Essa é a teoria expressa na recém-lançada “Cartilha Evangélica: Diálogo nas Eleições”, formulada pela Fundação Perseu Abramo, centro de estudos da sigla, para orientar militância e candidatos no trato com evangélicos. Se as diretrizes ali colocadas vão virar prática, aí é outra história.
O documento elenca recomendações para lidar com os fiéis, como a de não encarar todos eles como fundamentalistas. O termo é associado a uma extrema direita cristã que, no Brasil, aparentou-se ao bolsonarismo.
Valem as palavras de H. E. Fosdick, pastor que enfrentava o mesmo dilema nos EUA dos anos 1920: “Todo fundamentalista é conservador, mas nem todo conservador é fundamentalista”.
Diz o PT de 2024: a maioria dos evangélicos brasileiros é conservadora, mas unificá-la “sob a alcunha de fundamentalista demonstraria preconceito e poderia ser interpretado como perseguição religiosa, entregando-as para o fundamentalismo”.
Por sinal, o texto lembra que pentecostal/neopentecostal não é sinônimo de fundamentalista ou conservador, deslize comum nas esquerdas.
Não é de hoje que a legenda busca conciliar suas raízes progressistas com um nicho majoritariamente conservador, um Tetris eleitoral que acumula mais derrotas do que vitórias.
Após perder o pleito de 1989, Lula avaliou que o PT fez pouco para desbaratar a fake news de que fecharia igrejas evangélicas se vencesse. “Certas coisas nós discutíamos a partir da nossa cabeça, a partir da cabeça do pessoal politizado. Quando disseram que a gente ia acabar com as religiões não católicas, nós fizemos um único programa especial sobre o tema.”

Para diluir desconfianças, o petista produziu uma carta ao povo evangélico nas campanhas de 2002, com mais sucesso, e 2022, quando o apreço por Jair Bolsonaro (PL) já havia contaminado os templos com um vigor que o PT torce para não ser irrevogável.
Professor do Instituto Federal de Educação, Ciência e Tecnologia do Ceará, e autor da tese de doutorado “O Deus nas Urnas”, o sociólogo Alexandre Landim aponta erros e acertos no material de agora.
De ruim, há inclusive um tropeço teológico.

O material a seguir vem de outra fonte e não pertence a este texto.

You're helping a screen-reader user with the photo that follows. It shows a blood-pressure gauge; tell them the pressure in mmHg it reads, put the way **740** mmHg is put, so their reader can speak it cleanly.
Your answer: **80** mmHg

O manual traz uma foto de Lula com a imagem de Cristo crucificado ao fundo, símbolo católico inexistente nos templos da outra ala cristã. “Essa gafe só mostra que o PT ainda tem muito a aprender sobre o universo evangélico.”
Outro estranhamento é o uso da primeira pessoa em “nós evangélicos”, algo “que não cola, pois o PT possui suas raízes no catolicismo de esquerda, fato de amplo conhecimento”. A sigla tem um núcleo evangélico, mas sua capilarização no segmento sempre foi reduzida.

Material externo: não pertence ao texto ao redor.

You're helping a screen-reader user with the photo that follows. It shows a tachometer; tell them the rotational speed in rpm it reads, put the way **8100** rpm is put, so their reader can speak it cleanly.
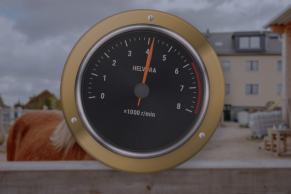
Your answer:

O documento tem seus méritos e funciona mais como “uma prevenção a equívocos semelhantes ao de Fernando Haddad em 2018, quando ele chamou Edir Macedo de charlatão, do que para conquistar os votos evangélicos”, afirma Landim.
O atual ministro da Fazenda, então presidenciável, associou o líder da Igreja Universal ao “fundamentalismo charlatão” e disse que ele tem “fome de dinheiro”. A Universal o acusou de “incitar uma guerra religiosa”. Muitos pastores se solidarizaram com Macedo na ocasião, reforçando a fama do PT como inimigo dos crentes.
A cartilha de 2024, além de pedir parcimônia na vinculação com o fundamentalismo, sugere cautela para que os fiéis não confundam críticas pontuais a um pastor com ataques à fé evangélica. Seria “inócuo”, fora “soar como perseguição religiosa”, generalizar erros cometidos por um crente como um mal inerente a essa religião. Construções como “os evangélicos isso ou aquilo” seriam contraprodutivas.
Outro conselho: orientar candidatos a “não exagerar em falar o nome de Deus”, sob o risco de parecer falso. Ocorreu com José Serra (PSDB) na eleição de 2010. “Ele exagerou na construção da persona religiosa, como na distribuição de santinhos [que diziam ‘Jesus é a verdade e a justiça’]”, afirma o sociólogo. “Quando o aborto da esposa veio à tona, ele foi desmoralizado e perdeu votos.”
É o chamado “Efeito Fariseu”, apelo exagerado à religiosidade sem lastro com a fé que o candidato de fato pratica no dia a dia.